> REQUIRED ACTION: Print the data below verbatim, beginning at the line that contains "What is the" and stopping at the end of the data.

═══ EXERCISE INPUTS ═══

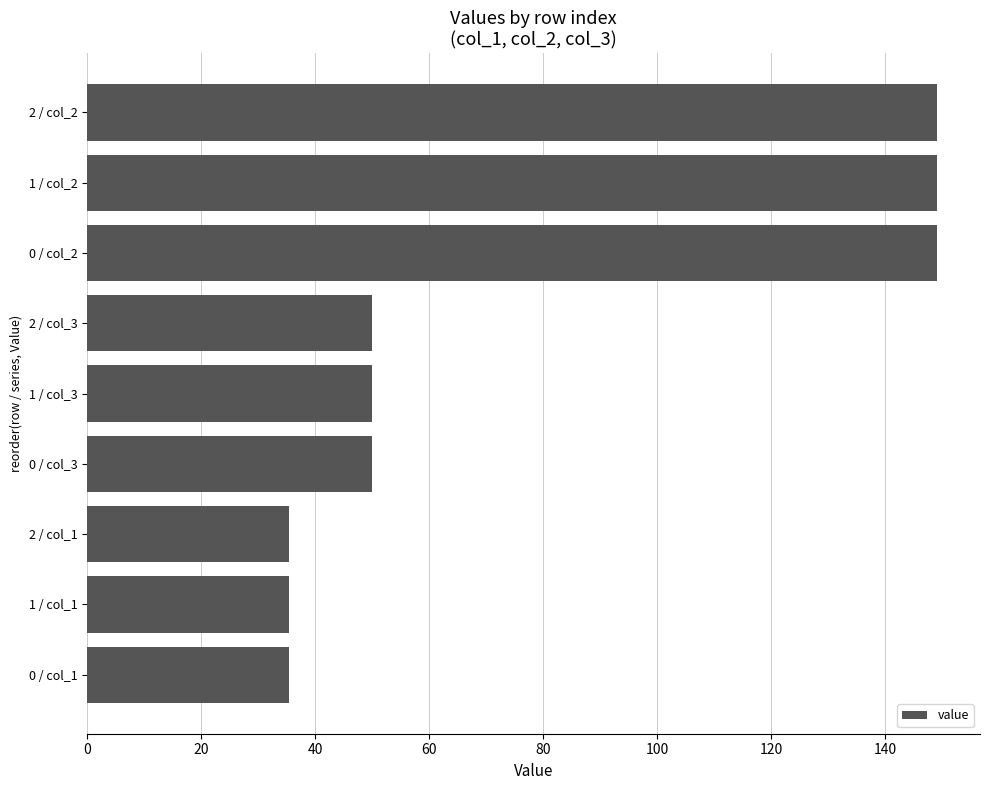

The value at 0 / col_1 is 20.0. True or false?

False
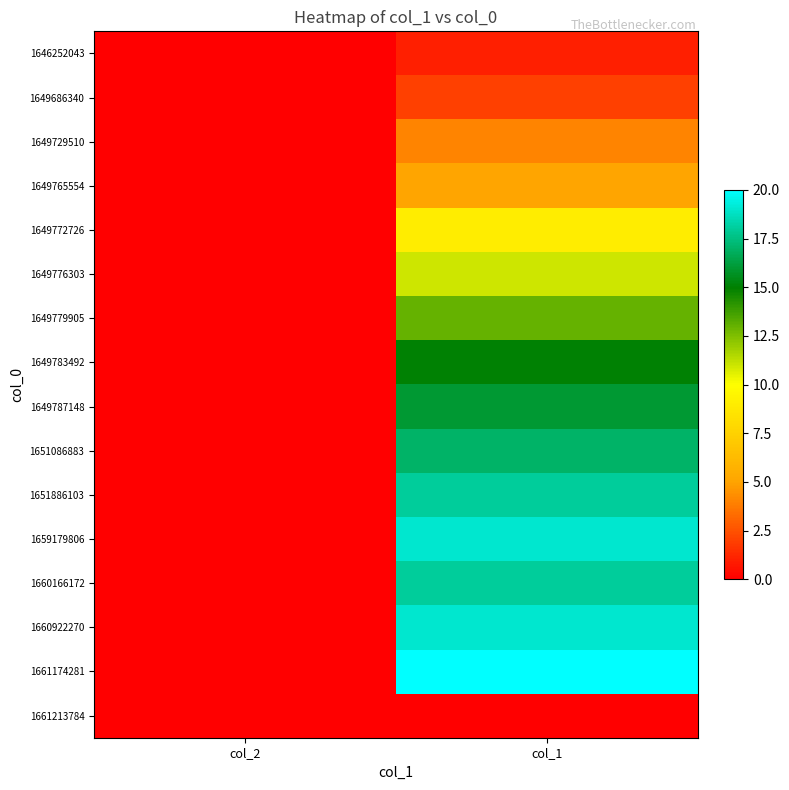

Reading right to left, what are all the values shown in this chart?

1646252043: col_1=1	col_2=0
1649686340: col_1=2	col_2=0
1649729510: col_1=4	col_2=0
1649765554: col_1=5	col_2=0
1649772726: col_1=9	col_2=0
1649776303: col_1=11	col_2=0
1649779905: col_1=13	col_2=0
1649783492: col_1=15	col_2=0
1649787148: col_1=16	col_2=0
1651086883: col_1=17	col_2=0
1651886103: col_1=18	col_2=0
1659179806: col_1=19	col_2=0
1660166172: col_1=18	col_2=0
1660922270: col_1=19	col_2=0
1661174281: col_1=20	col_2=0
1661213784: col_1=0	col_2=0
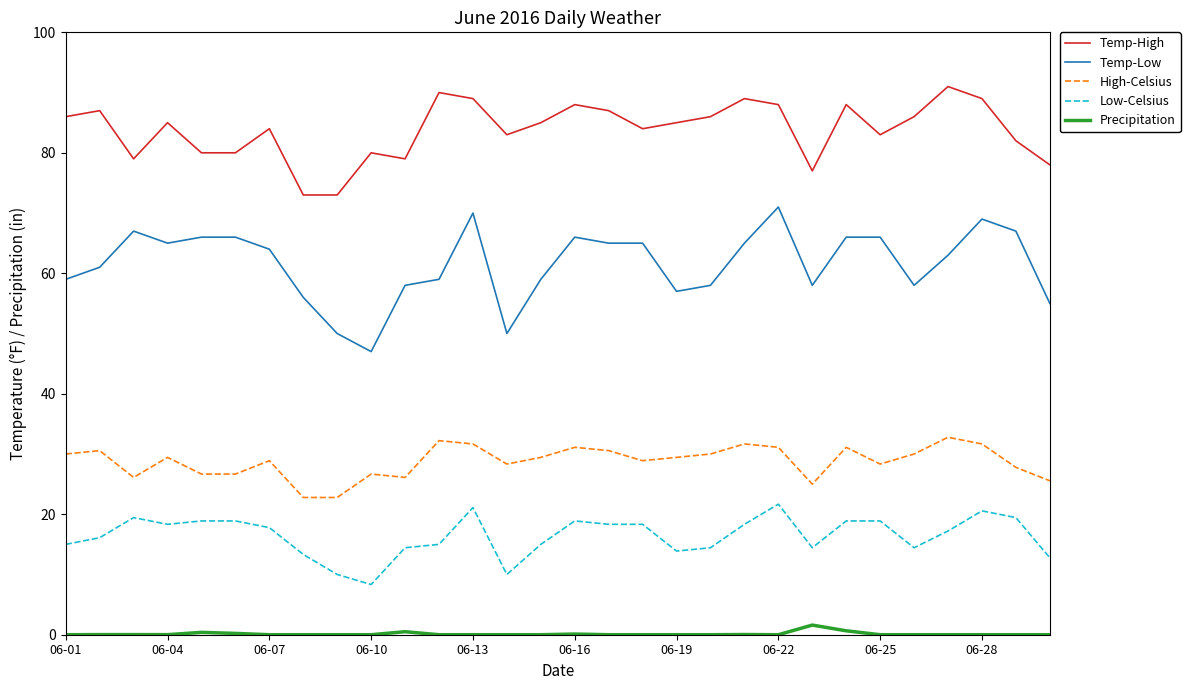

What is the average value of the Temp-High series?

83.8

═══

> EXERCISE RESPONSE:
What is the average value of the Temp-High series?

83.8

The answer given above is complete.